I will say, however, that in spite of all this nonsensical, blatantly misogynistic talk about how Paula Broadwell seduced a saintly man whose only flaw was in caring too deeply about others, I still got a kick out of this:
Why do we care about the private lives of celebrities? I guess it’s because we want to believe that they’re like the people they portray in their art. Usually, they aren’t, but that doesn’t mean they can’t still embody some of those qualities. I was heartbroken to read about Henry Fonda’s personal life and hear him described as temperamental, cold, and narcissistic. He not only starred in and produced 12 Angry Men, one of my favorite films of all time, but represented something fundamentally honest, altruistic, and noble in basically everything I’ve seen him in besides Once Upon a Time in the West. Maybe he wasn’t like that. Then again, maybe he was more like that than people give him credit for. His children both report that he was not a very good father. But plenty of good people have troubled relationships with their kids. I get along with my mother right now, but for much of my life, that was not the case, and the fact that virtually everyone who encountered her thought she was wonderful exacerbated rather than soothed my resentment. I kind of have to believe that in spite of his numerous flaws, Henry Fonda was somehow more than the sum of his parts, that it wasn’t an accident or some act of mass deception that turned him into the icon that he is. I have similar feelings about Christopher Eccleston, the 9th Doctor, who was described by at least one of his castmates on Doctor Who as cranky and, frankly, just not a fun person to be around. I can be like that, but I don’t think that tells you everything about a person.
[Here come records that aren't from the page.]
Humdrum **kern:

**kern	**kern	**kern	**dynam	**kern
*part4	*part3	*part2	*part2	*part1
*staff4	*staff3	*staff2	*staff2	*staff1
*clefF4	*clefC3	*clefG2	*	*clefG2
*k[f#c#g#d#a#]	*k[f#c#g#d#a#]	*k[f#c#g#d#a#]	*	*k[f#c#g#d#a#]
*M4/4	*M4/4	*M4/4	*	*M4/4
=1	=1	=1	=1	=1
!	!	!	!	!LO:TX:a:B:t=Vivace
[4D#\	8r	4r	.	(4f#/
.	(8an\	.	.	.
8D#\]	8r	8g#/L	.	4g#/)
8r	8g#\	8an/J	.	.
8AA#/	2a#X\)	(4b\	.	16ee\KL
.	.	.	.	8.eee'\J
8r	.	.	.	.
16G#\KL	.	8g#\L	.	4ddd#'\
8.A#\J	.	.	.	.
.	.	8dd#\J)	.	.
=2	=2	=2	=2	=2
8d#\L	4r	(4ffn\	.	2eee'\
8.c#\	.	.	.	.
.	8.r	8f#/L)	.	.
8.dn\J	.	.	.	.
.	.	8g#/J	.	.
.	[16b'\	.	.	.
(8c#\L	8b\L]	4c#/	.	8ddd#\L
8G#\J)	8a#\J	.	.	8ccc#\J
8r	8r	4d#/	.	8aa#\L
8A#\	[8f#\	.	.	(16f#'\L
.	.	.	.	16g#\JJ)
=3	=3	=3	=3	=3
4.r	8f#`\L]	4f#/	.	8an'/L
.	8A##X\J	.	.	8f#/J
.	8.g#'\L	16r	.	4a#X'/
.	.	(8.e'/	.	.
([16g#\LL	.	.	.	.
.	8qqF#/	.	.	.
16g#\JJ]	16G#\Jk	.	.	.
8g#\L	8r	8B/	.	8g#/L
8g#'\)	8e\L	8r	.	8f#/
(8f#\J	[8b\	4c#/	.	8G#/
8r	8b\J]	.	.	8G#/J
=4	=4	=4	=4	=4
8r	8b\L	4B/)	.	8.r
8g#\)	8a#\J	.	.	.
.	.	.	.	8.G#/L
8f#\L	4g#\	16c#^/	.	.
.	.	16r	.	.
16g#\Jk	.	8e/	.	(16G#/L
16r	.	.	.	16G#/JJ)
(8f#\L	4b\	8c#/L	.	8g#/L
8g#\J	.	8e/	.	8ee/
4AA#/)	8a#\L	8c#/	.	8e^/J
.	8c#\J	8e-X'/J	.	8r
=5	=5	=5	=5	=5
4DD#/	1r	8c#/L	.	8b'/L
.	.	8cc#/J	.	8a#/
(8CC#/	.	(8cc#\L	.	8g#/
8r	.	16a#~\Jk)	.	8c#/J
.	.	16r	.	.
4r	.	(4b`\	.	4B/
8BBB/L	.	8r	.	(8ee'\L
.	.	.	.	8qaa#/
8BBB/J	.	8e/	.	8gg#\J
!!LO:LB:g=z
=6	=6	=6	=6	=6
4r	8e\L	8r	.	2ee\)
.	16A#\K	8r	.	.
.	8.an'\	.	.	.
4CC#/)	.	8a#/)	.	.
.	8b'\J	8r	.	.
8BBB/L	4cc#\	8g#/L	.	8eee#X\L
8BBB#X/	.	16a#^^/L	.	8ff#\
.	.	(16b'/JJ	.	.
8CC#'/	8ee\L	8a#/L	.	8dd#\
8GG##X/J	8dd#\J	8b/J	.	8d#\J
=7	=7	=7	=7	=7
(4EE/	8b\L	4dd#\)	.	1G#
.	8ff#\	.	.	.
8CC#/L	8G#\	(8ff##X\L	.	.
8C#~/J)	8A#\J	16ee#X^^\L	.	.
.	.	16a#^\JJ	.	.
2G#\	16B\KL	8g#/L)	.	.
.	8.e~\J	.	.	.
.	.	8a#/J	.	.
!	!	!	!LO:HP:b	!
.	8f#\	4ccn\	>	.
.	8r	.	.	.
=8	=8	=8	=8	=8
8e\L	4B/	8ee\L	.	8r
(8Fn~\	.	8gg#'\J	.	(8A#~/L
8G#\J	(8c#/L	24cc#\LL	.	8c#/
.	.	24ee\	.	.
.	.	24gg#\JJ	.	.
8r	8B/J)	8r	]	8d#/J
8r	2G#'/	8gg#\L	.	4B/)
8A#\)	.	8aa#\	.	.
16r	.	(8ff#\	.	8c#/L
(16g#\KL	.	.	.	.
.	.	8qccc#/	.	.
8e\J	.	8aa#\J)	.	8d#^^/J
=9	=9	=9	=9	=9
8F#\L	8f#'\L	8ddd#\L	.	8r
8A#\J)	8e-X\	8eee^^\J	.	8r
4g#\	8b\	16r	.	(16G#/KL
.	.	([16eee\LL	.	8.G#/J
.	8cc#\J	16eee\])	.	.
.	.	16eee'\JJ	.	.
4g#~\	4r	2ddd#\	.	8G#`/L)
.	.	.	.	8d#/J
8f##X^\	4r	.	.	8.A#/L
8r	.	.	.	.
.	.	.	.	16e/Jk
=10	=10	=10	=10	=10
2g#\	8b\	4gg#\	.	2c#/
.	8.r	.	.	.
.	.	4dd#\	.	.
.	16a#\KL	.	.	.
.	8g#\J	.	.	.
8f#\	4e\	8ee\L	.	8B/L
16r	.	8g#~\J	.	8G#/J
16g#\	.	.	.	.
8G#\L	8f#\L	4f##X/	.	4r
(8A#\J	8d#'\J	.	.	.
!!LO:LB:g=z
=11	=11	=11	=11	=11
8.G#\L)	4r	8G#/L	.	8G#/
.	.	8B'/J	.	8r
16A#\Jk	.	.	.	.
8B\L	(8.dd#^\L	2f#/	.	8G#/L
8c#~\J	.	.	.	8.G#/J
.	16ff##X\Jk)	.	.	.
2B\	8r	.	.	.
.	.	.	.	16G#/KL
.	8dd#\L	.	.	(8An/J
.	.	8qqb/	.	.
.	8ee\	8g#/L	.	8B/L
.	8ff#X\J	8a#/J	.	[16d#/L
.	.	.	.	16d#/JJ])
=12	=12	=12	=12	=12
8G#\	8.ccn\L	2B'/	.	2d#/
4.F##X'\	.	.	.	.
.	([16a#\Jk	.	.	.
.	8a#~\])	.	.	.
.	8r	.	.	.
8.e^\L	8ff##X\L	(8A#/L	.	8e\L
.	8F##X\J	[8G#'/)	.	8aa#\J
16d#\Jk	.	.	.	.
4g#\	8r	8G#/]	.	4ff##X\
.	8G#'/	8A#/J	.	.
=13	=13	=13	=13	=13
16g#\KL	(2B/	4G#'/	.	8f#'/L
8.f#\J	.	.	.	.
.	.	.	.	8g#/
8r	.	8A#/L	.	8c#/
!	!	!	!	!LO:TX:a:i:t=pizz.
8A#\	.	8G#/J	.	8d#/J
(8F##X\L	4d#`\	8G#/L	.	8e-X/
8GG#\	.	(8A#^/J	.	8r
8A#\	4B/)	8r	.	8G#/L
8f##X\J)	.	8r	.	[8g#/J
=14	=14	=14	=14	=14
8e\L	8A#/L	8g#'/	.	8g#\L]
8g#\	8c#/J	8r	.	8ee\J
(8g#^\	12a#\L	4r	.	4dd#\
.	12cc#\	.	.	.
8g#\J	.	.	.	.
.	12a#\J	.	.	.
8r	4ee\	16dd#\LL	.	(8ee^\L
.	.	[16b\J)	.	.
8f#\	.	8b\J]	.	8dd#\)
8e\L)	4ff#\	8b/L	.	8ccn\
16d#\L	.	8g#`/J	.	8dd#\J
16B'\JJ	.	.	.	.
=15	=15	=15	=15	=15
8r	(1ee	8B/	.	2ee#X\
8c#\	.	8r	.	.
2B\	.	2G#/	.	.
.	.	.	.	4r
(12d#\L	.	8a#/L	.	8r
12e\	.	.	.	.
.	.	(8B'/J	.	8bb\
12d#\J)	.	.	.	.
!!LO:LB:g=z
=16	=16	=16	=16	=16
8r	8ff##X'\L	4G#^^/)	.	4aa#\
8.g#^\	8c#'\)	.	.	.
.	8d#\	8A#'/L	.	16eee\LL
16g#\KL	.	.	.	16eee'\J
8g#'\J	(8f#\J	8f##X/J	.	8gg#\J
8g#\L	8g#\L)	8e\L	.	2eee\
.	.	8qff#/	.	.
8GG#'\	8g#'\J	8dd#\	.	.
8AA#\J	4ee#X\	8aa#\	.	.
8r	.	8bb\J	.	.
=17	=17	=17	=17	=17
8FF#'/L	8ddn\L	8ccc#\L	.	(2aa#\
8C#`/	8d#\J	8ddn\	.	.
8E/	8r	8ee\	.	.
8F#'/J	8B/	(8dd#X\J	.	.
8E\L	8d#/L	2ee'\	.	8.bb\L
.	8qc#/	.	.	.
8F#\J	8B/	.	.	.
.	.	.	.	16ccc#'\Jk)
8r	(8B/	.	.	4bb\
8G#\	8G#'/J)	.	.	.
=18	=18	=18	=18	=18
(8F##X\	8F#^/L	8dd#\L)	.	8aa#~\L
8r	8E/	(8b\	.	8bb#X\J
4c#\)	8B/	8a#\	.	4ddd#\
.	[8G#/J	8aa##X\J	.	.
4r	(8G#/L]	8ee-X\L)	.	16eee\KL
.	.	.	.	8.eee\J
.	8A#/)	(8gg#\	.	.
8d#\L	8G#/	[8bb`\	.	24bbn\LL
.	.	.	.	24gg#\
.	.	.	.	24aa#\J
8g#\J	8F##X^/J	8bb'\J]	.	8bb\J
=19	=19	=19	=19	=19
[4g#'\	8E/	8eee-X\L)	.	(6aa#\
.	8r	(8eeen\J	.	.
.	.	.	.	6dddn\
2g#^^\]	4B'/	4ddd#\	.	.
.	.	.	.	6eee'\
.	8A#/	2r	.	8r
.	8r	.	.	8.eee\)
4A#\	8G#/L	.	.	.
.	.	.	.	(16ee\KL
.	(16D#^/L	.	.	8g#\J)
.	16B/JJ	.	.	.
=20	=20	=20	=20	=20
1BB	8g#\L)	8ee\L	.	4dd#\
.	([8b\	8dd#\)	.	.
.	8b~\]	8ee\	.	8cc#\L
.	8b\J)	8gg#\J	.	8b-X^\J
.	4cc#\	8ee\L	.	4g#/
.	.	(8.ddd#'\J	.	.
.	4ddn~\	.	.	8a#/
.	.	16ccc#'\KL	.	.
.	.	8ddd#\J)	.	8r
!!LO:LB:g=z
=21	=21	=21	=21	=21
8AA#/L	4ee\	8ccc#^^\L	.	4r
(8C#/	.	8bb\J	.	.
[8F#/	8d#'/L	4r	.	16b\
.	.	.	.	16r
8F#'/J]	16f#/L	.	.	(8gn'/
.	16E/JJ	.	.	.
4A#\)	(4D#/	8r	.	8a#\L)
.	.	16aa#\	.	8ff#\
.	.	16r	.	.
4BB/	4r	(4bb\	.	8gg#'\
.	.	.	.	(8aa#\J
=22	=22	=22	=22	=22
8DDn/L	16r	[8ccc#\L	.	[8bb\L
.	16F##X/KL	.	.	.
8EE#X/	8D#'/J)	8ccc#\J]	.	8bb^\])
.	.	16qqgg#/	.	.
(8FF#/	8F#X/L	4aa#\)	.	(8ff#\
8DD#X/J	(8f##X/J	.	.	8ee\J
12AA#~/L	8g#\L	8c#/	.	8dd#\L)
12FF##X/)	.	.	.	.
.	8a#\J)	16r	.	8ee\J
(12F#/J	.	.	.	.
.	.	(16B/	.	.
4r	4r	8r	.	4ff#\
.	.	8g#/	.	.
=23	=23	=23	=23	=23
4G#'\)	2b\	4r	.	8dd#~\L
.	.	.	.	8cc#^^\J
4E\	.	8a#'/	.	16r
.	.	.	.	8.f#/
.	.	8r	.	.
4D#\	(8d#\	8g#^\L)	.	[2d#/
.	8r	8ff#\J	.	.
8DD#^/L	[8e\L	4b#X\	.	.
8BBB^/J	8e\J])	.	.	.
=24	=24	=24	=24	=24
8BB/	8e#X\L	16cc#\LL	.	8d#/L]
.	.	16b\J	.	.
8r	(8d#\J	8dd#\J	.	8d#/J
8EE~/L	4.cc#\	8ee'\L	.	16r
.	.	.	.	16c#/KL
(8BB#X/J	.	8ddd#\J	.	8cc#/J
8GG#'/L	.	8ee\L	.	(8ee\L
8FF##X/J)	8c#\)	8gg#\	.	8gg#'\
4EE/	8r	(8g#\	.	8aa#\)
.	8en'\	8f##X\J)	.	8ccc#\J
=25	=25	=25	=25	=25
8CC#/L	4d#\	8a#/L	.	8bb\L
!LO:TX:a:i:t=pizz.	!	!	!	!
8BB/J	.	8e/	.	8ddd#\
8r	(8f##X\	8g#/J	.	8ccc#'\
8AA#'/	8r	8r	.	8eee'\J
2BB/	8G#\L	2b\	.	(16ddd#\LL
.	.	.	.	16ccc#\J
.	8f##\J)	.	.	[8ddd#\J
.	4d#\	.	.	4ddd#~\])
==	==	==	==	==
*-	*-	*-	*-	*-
Sometimes it is fair to ask questions about the private nature of somebody we admire, and sometimes, you have to just back the fuck off. It is possible to be a terrible human being and a great artist, but I think most, if not all of the artists, politicians, journalists, and other figures that inspire me do so because I try to look past whatever is superficial about a person and, if I can, glimpse their soul. Gandhi was a deeply flawed man in some ways, but he accomplished many great things. Let us try to see all of his sides rather than just the ones that make us feel comfortable.